▶ **DATA ENTRIES**:
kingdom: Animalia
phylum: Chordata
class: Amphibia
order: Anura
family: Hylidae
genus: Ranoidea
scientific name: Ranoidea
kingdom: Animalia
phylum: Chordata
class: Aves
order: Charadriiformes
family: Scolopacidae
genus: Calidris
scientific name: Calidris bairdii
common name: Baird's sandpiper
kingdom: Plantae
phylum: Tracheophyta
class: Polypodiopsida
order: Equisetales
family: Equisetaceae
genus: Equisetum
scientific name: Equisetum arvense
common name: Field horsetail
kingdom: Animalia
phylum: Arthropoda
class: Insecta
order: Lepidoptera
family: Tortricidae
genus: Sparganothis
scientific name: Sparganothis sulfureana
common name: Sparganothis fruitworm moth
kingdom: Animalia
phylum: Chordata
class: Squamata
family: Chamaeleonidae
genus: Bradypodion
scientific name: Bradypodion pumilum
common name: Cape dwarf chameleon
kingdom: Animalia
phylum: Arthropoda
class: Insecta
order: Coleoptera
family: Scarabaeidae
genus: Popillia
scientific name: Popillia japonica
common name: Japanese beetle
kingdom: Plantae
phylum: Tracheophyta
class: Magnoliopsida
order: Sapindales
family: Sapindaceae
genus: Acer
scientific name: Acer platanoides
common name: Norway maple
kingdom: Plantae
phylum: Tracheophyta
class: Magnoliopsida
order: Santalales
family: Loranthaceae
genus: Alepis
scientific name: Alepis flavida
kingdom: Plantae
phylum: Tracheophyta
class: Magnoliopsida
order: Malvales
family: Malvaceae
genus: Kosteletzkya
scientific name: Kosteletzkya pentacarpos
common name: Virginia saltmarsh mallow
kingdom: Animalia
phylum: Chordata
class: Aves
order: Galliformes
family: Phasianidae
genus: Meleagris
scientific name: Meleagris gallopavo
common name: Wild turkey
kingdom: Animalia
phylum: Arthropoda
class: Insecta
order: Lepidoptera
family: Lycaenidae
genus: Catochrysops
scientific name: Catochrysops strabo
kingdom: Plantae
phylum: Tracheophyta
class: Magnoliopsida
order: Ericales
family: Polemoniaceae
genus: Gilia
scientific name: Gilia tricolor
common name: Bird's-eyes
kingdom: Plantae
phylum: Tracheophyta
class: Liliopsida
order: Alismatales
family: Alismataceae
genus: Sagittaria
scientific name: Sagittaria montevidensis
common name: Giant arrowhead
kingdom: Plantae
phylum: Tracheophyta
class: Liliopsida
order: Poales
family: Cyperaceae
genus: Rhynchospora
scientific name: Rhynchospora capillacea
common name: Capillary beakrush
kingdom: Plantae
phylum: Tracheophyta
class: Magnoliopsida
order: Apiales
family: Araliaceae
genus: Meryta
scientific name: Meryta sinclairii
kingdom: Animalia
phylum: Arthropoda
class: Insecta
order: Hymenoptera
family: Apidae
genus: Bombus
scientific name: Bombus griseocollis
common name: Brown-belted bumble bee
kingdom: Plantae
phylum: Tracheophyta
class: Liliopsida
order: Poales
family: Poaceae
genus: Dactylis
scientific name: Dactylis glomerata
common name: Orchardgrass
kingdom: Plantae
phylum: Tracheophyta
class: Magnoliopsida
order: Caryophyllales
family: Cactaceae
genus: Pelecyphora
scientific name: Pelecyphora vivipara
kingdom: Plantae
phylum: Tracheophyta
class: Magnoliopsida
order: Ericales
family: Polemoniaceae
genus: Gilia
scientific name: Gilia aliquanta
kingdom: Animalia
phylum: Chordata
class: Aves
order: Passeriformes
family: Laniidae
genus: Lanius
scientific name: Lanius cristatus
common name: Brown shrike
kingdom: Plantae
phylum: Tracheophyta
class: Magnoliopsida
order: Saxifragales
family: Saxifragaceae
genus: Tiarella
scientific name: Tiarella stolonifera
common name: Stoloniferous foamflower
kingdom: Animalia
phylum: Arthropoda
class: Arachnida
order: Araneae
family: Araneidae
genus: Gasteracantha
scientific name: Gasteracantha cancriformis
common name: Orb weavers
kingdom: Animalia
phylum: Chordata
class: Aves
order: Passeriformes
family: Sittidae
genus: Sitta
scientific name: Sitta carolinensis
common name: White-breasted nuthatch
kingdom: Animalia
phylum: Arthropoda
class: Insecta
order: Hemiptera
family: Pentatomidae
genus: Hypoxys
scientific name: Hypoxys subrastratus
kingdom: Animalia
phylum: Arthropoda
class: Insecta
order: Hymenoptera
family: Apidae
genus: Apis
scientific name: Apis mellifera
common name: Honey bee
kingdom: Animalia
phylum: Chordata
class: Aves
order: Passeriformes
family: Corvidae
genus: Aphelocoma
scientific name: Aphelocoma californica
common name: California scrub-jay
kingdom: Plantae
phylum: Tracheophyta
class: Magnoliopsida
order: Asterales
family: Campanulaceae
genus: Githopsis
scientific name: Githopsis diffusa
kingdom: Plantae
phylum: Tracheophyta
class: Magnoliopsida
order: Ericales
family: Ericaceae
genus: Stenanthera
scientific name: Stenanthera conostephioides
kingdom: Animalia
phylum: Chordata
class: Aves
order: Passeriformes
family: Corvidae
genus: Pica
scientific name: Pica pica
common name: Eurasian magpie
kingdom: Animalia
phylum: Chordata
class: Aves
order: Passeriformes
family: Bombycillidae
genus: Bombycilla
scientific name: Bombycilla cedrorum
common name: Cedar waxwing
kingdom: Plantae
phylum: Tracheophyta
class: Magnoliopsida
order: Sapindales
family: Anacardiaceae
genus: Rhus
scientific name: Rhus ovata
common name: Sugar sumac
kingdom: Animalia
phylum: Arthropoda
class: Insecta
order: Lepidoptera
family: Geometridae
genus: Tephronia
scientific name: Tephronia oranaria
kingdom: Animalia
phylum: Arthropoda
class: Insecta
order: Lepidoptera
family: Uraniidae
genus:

▶ **TASK DIRECTIONS**: Present the lines for every item above as one numbered list, leaving out any blank lines.

▶ **ANSWER**:
1. kingdom: Animalia
2. phylum: Chordata
3. class: Amphibia
4. order: Anura
5. family: Hylidae
6. genus: Ranoidea
7. scientific name: Ranoidea
8. kingdom: Animalia
9. phylum: Chordata
10. class: Aves
11. order: Charadriiformes
12. family: Scolopacidae
13. genus: Calidris
14. scientific name: Calidris bairdii
15. common name: Baird's sandpiper
16. kingdom: Plantae
17. phylum: Tracheophyta
18. class: Polypodiopsida
19. order: Equisetales
20. family: Equisetaceae
21. genus: Equisetum
22. scientific name: Equisetum arvense
23. common name: Field horsetail
24. kingdom: Animalia
25. phylum: Arthropoda
26. class: Insecta
27. order: Lepidoptera
28. family: Tortricidae
29. genus: Sparganothis
30. scientific name: Sparganothis sulfureana
31. common name: Sparganothis fruitworm moth
32. kingdom: Animalia
33. phylum: Chordata
34. class: Squamata
35. family: Chamaeleonidae
36. genus: Bradypodion
37. scientific name: Bradypodion pumilum
38. common name: Cape dwarf chameleon
39. kingdom: Animalia
40. phylum: Arthropoda
41. class: Insecta
42. order: Coleoptera
43. family: Scarabaeidae
44. genus: Popillia
45. scientific name: Popillia japonica
46. common name: Japanese beetle
47. kingdom: Plantae
48. phylum: Tracheophyta
49. class: Magnoliopsida
50. order: Sapindales
51. family: Sapindaceae
52. genus: Acer
53. scientific name: Acer platanoides
54. common name: Norway maple
55. kingdom: Plantae
56. phylum: Tracheophyta
57. class: Magnoliopsida
58. order: Santalales
59. family: Loranthaceae
60. genus: Alepis
61. scientific name: Alepis flavida
62. kingdom: Plantae
63. phylum: Tracheophyta
64. class: Magnoliopsida
65. order: Malvales
66. family: Malvaceae
67. genus: Kosteletzkya
68. scientific name: Kosteletzkya pentacarpos
69. common name: Virginia saltmarsh mallow
70. kingdom: Animalia
71. phylum: Chordata
72. class: Aves
73. order: Galliformes
74. family: Phasianidae
75. genus: Meleagris
76. scientific name: Meleagris gallopavo
77. common name: Wild turkey
78. kingdom: Animalia
79. phylum: Arthropoda
80. class: Insecta
81. order: Lepidoptera
82. family: Lycaenidae
83. genus: Catochrysops
84. scientific name: Catochrysops strabo
85. kingdom: Plantae
86. phylum: Tracheophyta
87. class: Magnoliopsida
88. order: Ericales
89. family: Polemoniaceae
90. genus: Gilia
91. scientific name: Gilia tricolor
92. common name: Bird's-eyes
93. kingdom: Plantae
94. phylum: Tracheophyta
95. class: Liliopsida
96. order: Alismatales
97. family: Alismataceae
98. genus: Sagittaria
99. scientific name: Sagittaria montevidensis
100. common name: Giant arrowhead
101. kingdom: Plantae
102. phylum: Tracheophyta
103. class: Liliopsida
104. order: Poales
105. family: Cyperaceae
106. genus: Rhynchospora
107. scientific name: Rhynchospora capillacea
108. common name: Capillary beakrush
109. kingdom: Plantae
110. phylum: Tracheophyta
111. class: Magnoliopsida
112. order: Apiales
113. family: Araliaceae
114. genus: Meryta
115. scientific name: Meryta sinclairii
116. kingdom: Animalia
117. phylum: Arthropoda
118. class: Insecta
119. order: Hymenoptera
120. family: Apidae
121. genus: Bombus
122. scientific name: Bombus griseocollis
123. common name: Brown-belted bumble bee
124. kingdom: Plantae
125. phylum: Tracheophyta
126. class: Liliopsida
127. order: Poales
128. family: Poaceae
129. genus: Dactylis
130. scientific name: Dactylis glomerata
131. common name: Orchardgrass
132. kingdom: Plantae
133. phylum: Tracheophyta
134. class: Magnoliopsida
135. order: Caryophyllales
136. family: Cactaceae
137. genus: Pelecyphora
138. scientific name: Pelecyphora vivipara
139. kingdom: Plantae
140. phylum: Tracheophyta
141. class: Magnoliopsida
142. order: Ericales
143. family: Polemoniaceae
144. genus: Gilia
145. scientific name: Gilia aliquanta
146. kingdom: Animalia
147. phylum: Chordata
148. class: Aves
149. order: Passeriformes
150. family: Laniidae
151. genus: Lanius
152. scientific name: Lanius cristatus
153. common name: Brown shrike
154. kingdom: Plantae
155. phylum: Tracheophyta
156. class: Magnoliopsida
157. order: Saxifragales
158. family: Saxifragaceae
159. genus: Tiarella
160. scientific name: Tiarella stolonifera
161. common name: Stoloniferous foamflower
162. kingdom: Animalia
163. phylum: Arthropoda
164. class: Arachnida
165. order: Araneae
166. family: Araneidae
167. genus: Gasteracantha
168. scientific name: Gasteracantha cancriformis
169. common name: Orb weavers
170. kingdom: Animalia
171. phylum: Chordata
172. class: Aves
173. order: Passeriformes
174. family: Sittidae
175. genus: Sitta
176. scientific name: Sitta carolinensis
177. common name: White-breasted nuthatch
178. kingdom: Animalia
179. phylum: Arthropoda
180. class: Insecta
181. order: Hemiptera
182. family: Pentatomidae
183. genus: Hypoxys
184. scientific name: Hypoxys subrastratus
185. kingdom: Animalia
186. phylum: Arthropoda
187. class: Insecta
188. order: Hymenoptera
189. family: Apidae
190. genus: Apis
191. scientific name: Apis mellifera
192. common name: Honey bee
193. kingdom: Animalia
194. phylum: Chordata
195. class: Aves
196. order: Passeriformes
197. family: Corvidae
198. genus: Aphelocoma
199. scientific name: Aphelocoma californica
200. common name: California scrub-jay
201. kingdom: Plantae
202. phylum: Tracheophyta
203. class: Magnoliopsida
204. order: Asterales
205. family: Campanulaceae
206. genus: Githopsis
207. scientific name: Githopsis diffusa
208. kingdom: Plantae
209. phylum: Tracheophyta
210. class: Magnoliopsida
211. order: Ericales
212. family: Ericaceae
213. genus: Stenanthera
214. scientific name: Stenanthera conostephioides
215. kingdom: Animalia
216. phylum: Chordata
217. class: Aves
218. order: Passeriformes
219. family: Corvidae
220. genus: Pica
221. scientific name: Pica pica
222. common name: Eurasian magpie
223. kingdom: Animalia
224. phylum: Chordata
225. class: Aves
226. order: Passeriformes
227. family: Bombycillidae
228. genus: Bombycilla
229. scientific name: Bombycilla cedrorum
230. common name: Cedar waxwing
231. kingdom: Plantae
232. phylum: Tracheophyta
233. class: Magnoliopsida
234. order: Sapindales
235. family: Anacardiaceae
236. genus: Rhus
237. scientific name: Rhus ovata
238. common name: Sugar sumac
239. kingdom: Animalia
240. phylum: Arthropoda
241. class: Insecta
242. order: Lepidoptera
243. family: Geometridae
244. genus: Tephronia
245. scientific name: Tephronia oranaria
246. kingdom: Animalia
247. phylum: Arthropoda
248. class: Insecta
249. order: Lepidoptera
250. family: Uraniidae
251. genus:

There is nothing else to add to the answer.